How the game turned: Two three-pointers by Creighton’s Jahenns Manigat expanded the lead from 38-33 to 44-35 with 15:02 to play. The Shockers spent the next 13 minutes trying to rally.

  • What’s next gets more important by the hour, so let’s get right to bracket projections. Two wins in the MVC Tournament didn’t help WSU much. Perhaps the wins kept them out of Dayton. We’ll know more Sunday.
  • Props to Ehimen Orukpe for making the MVC’s Scholar-Athlete team.
  • In short, the game came down to WSU refusing to let Doug McDermott score 41 points again. They made other Bluejays produce. Ethan Wragge (15 points) and Manigat (16) did. Some defensive breakdowns, by WSU’s Cleanthony Early, let Wragge get going in the first half. Creighton is expert at getting people open with an array of sets and screens and used McDermott as a decoy to draw defenders away from shooters. WSU knows it can’t leave Wragge. Manigat, a good shooter, did not score in the two regular-season meetings. The Shockers aren’t the only team who knew Wragge could shoot. Somehow, Creighton gets him open for a lot of threes.
  • WSU guard Malcolm Armstead tops the short list of great MVC Tournament performances (St. Louis version) for the Shockers. Armstead never plays scared and that showed up Sunday with his 28 points, nine rebounds, four steals and three assists. “He was dynamite,” WSU coach Gregg Marshall said. “He carried us in a lot of ways offensively.” Xavier  McDaniel scored 34-34-25 in the 1985 tournament, capped by 34 points and 13 rebounds in the championship game at Tulsa. Armstead’s performance is surely close behind on WSU’s list.
  • Ron Baker’s return is a boost for the offense. As much as his passing and shooting, Baker seems to move with a real purpose and energy on offense.  He is in his second season running the offense (and he played some point early in the season) so I think his understanding of how WSU does things is higher than most of his teammates, many of whom are   in their first or second season. Given another week-plus of practice, Baker should be ready for a larger role.
  • Creighton played excellent defense in St. Louis, which bodes well for its NCAA Tournament run. The Jays held teams to 32.4 percent shooting and an average of 53.7 points in three games. Center Gregory Echenique is the key. WSU’s Carl Hall had trouble scoring against him (4 of 14) and that doesn’t happen against many defenders. “He makes things difficult on the block because of his weight and size,” Hall said.

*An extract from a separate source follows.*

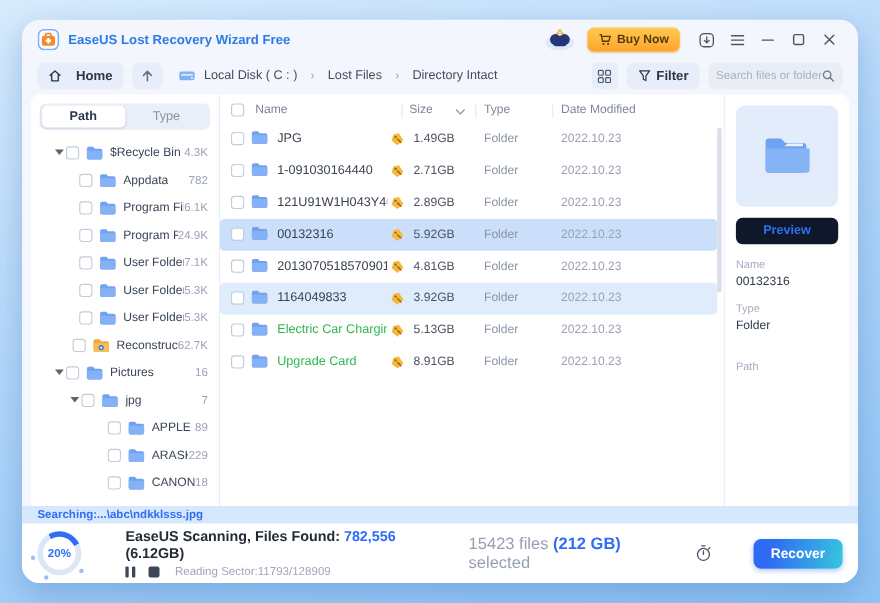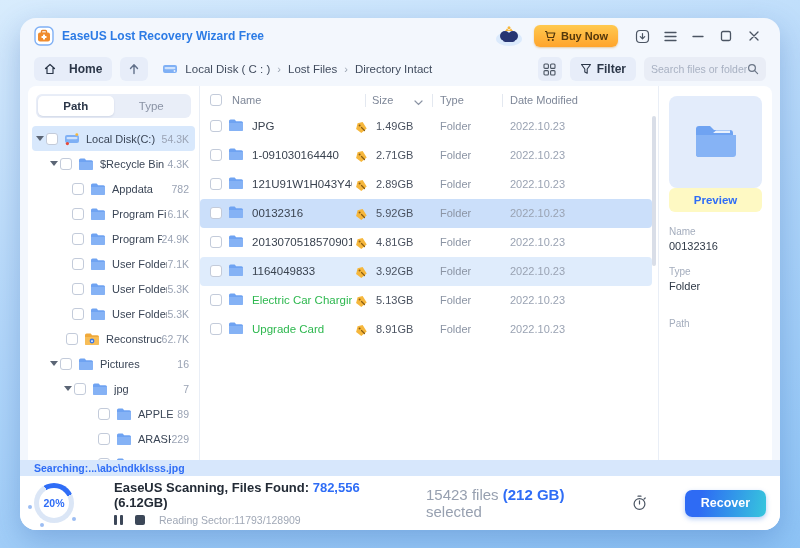"Local Disk ( C :" span { gap: 7px -> 12px }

  • WSU’s stay in the NCAA Tournament will be short without more scoring from Early, who scored 15 points in three games and went 1 of 4 from three-point range. I’m sure his illness played a part, as did defenses determined to keep the ball away from him.
  • WSU is 5-3 in games decided by four points or fewer, which, according to Ken Pomeroy, is about where they should be. Close games are basically a 50-50 proposition most of the time. So should Marshall have called timeout with 12 seconds remaining? Not in my mind. Coaches spend the whole game trying to get their offense playing against a defense that isn’t set. WSU had the advantage and a chance to catch Creighton unorganized. The time for Marshall to call timeout may have been when Armstead’s venture went badly, but that was with 5 seconds remaining and may have been too late. Early’s lackluster screen probably doomed the play by not giving Armstead much separation from the defender. A timeout gives WSU a chance to get organized and get better shooters in the game. It also gives Creighton a chance to set up, perhaps foul, and get better defenders in the game. WSU must then inbound the ball and run a play, while Creighton, if it doesn’t foul, only needs to defend for a short time. WSU used a timeout before Early’s game-winner at Illinois State. At VCU, Armstead made the game-winner without needing a timeout.
  • The biggest mystery of the Valley season is how Illinois State started 0-6. That is a talented team that should be in the NIT, at worst, and more likely, in the NCAA discussion. Tim Jankovich did that program no favors by bailing for SMU and taking his point guard with him.
  • Great atmosphere for the tournament and even Thursday’s games seemed livelier than usual. Should Creighton depart, the tournament will change dramatically. However, the Illinois schools can compensate, as they have in the past, if their programs improve.